======== TEXT PASSAGE

Quantitative analysis of electronic transport through weakly-coupled metal/organic interfaces
A.S. Molinari, I. Gutierrez Lezama, P. Parisse, T. Takenobu, Y. Iwasa, and A. F. Morpurgo

TL;DR
This study investigates electronic transport at weak metal/organic interfaces using single-crystal transistors, demonstrating that thermionic emission theory, including barrier lowering, accurately models the observed behavior.
Contribution
It provides a quantitative analysis of electron transport through oxidized copper/rubrene interfaces, highlighting the impact of weak metal-molecule coupling and barrier effects.
Findings
Transport behavior aligns with thermionic emission theory
Barrier lowering significantly influences current flow
Weak coupling due to oxide layer affects device performance
Abstract
Using single-crystal transistors, we have performed a systematic experimental study of electronic transport through oxidized copper/rubrene interfaces as a function of temperature and bias. We find that the measurements can be reproduced quantitatively in terms of the thermionic emission theory for Schottky diodes, if the effect of the bias-induced barrier lowering is included. Our analysis emphasizes the role of the coupling between metal and molecules, which in our devices is weak due to the presence of an oxide layer at the surface of the copper electrodes.

================

> _TASKS TO PERFORM_:
1. List every author named at the top of the paper summary on metal/organic interfaces.
2. Retype the paper summary on metal/organic interfaces, starting with "Contribution" and going on through "and barrier effects.".

======== THE DATA

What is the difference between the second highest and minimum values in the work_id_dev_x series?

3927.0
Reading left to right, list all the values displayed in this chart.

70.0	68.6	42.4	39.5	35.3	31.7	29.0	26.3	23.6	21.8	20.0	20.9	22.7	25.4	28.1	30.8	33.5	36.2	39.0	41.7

================

> _NUMBERED RESPONSES_:
1. A.S. Molinari, I. Gutierrez Lezama, P. Parisse, T. Takenobu, Y. Iwasa, A. F. Morpurgo

2.
Contribution
It provides a quantitative analysis of electron transport through oxidized copper/rubrene interfaces, highlighting the impact of weak metal-molecule coupling and barrier effects.